Suaraindo.id – Pemerintah Kabupaten Ketapang menggelar buka puasa bersama dalam rangka memperingati Hari Jadi Kabupaten Ketapang ke-608 di Pendopo Rumah Jabatan Bupati, Rabu (11/3/2026). Kegiatan ini menjadi momentum penting untuk mempererat silaturahmi antara unsur Forkopimda, kepala perangkat daerah, tokoh lintas agama, tokoh adat, serta berbagai elemen masyarakat.

Dalam sambutannya, Bupati Ketapang menyampaikan rasa syukur atas perjalanan panjang daerah yang kini telah berusia 608 tahun. Ia menegaskan bahwa usia tersebut bukan sekadar angka, melainkan bukti sejarah panjang Ketapang sebagai salah satu daerah penting di Kalimantan Barat.

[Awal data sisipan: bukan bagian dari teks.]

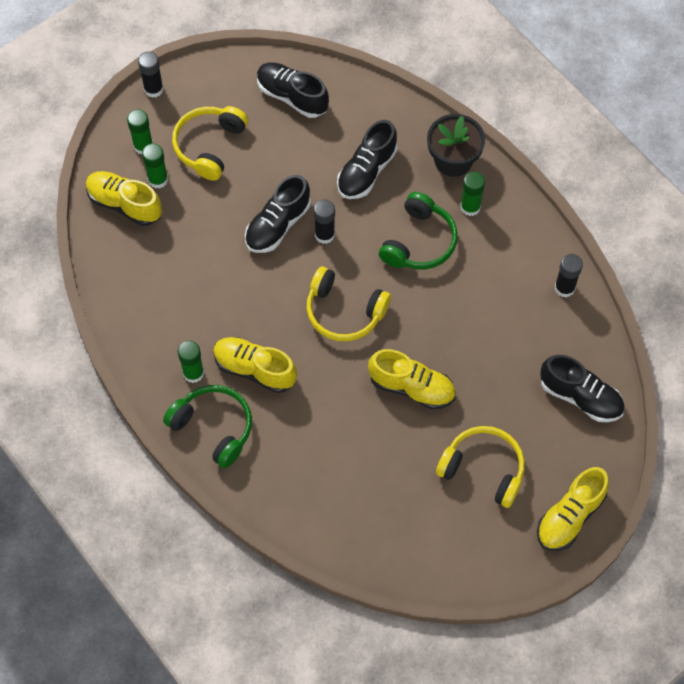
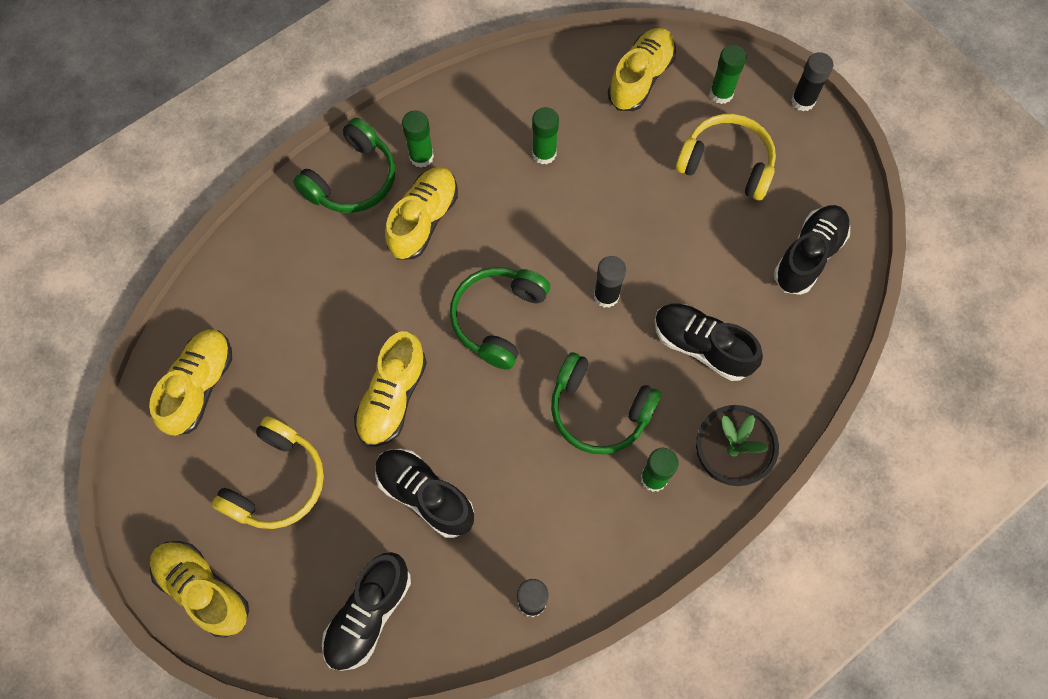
camera: 90 degrees right, 5 degrees up
green glue stick [142,143,168,189] -> green glue stick moved to [532,107,559,164]
black shoe [245,175,311,253] -> black shoe moved to [375,449,474,538]
yellow headphones [306,267,391,341] -> green headphones [450,267,550,370]
none -> yellow shoe [149,330,232,436]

“Tepat 11 Maret 2026, daerah kita menginjak usia 608 tahun. Ini menjadi pengingat bahwa kita mewarisi tanggung jawab besar untuk menjaga marwah dan melanjutkan perjuangan para pendahulu,” ujarnya.

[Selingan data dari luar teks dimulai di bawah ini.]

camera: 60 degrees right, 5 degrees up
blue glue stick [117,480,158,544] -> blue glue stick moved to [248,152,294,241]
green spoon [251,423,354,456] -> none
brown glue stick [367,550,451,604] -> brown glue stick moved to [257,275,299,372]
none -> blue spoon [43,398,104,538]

Pada kesempatan itu, Bupati juga mengumumkan kabar baik terkait peningkatan konektivitas udara. Rute penerbangan Ketapang–Pangkalan Bun resmi dibuka dan akan terhubung hingga ke Banjarmasin dan Balikpapan. Selain itu, pemerintah daerah tengah mengakselerasi pembukaan rute langsung Jakarta–Ketapang.

“InsyaAllah, target kita bulan Mei penerbangan langsung Jakarta–Ketapang sudah beroperasi. Ini langkah konkret untuk memangkas jarak, mendorong investasi, dan menggerakkan roda perekonomian masyarakat,” ungkapnya.

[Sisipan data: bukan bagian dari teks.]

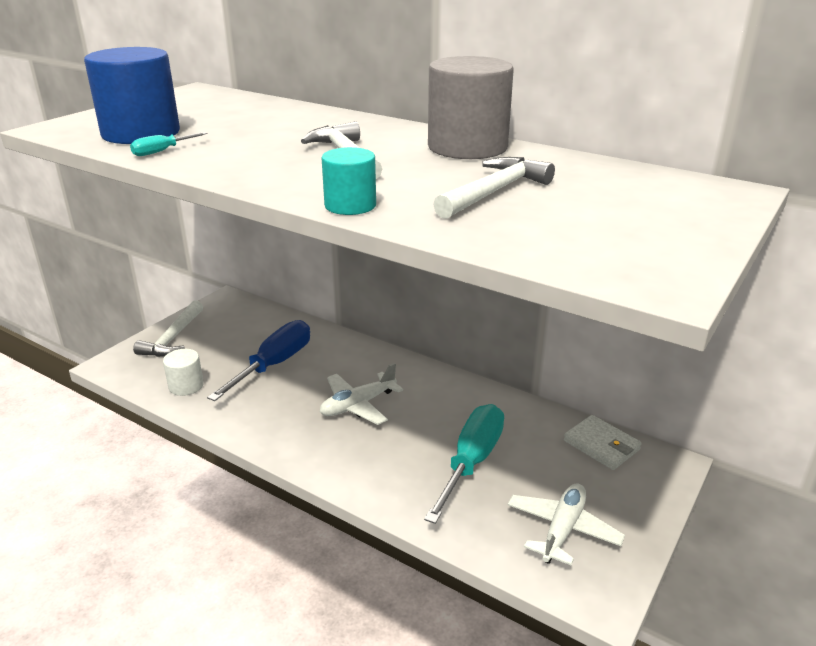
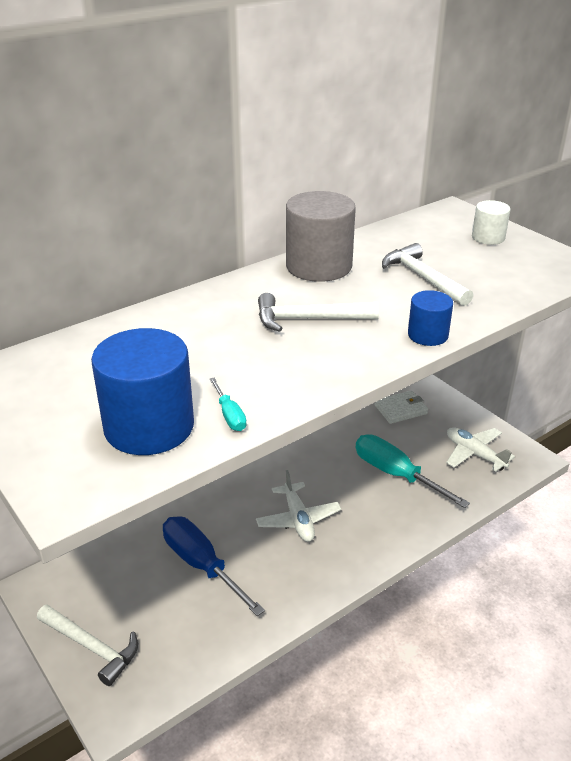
camera: 70 degrees left, 5 degrees up
white cylinder [163,349,204,396] -> white cylinder moved to [472,200,511,245]
turquoise cylinder [322,147,376,215] -> blue cylinder [408,290,453,346]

Di sektor infrastruktur, Bupati menegaskan komitmen pemerintah daerah untuk terus melakukan perbaikan jalan meskipun di tengah keterbatasan anggaran. Salah satu yang telah dituntaskan adalah perbaikan titik kritis di ruas Pelang–Kepuluk sepanjang 400 meter.

“Harapan kita, saat arus mudik Idulfitri nanti masyarakat dapat melintas dengan lebih nyaman dan aman,” tambahnya.

Peringatan Hari Jadi ke-608 tahun ini dikemas secara sederhana dan khidmat, sejalan dengan suasana bulan suci Ramadan. Meski demikian, nilai kebersamaan dan gotong royong tetap menjadi ruh utama dalam setiap kegiatan.

Hal tersebut tercermin dari penyerahan bantuan CSR Bank Kalbar sebesar Rp25 juta untuk Masjid Baiturrahim Desa Sukabangun Dalam, santunan bagi 34 anak yatim, serta pemberian penghargaan kepada pemenang lomba desain logo Hari Jadi Ketapang ke-608.

“Ketapang adalah rumah besar kita bersama. Membangun daerah ini bukan hanya tugas pemerintah, tetapi kerja kolektif seluruh masyarakat. Semangat gotong royong harus terus kita jaga,” tegas Bupati.

Sebagai penutup, Bupati menyampaikan bahwa rangkaian peringatan Hari Jadi Ketapang akan dilanjutkan setelah Idulfitri, termasuk ziarah makam leluhur dan pagelaran seni budaya lintas etnis yang akan dikemas dalam agenda Halal Bihalal akbar.

Ia pun mengajak seluruh masyarakat untuk terus menjaga persatuan dan kebersamaan demi mewujudkan Ketapang yang lebih maju, sejahtera, dan mandiri.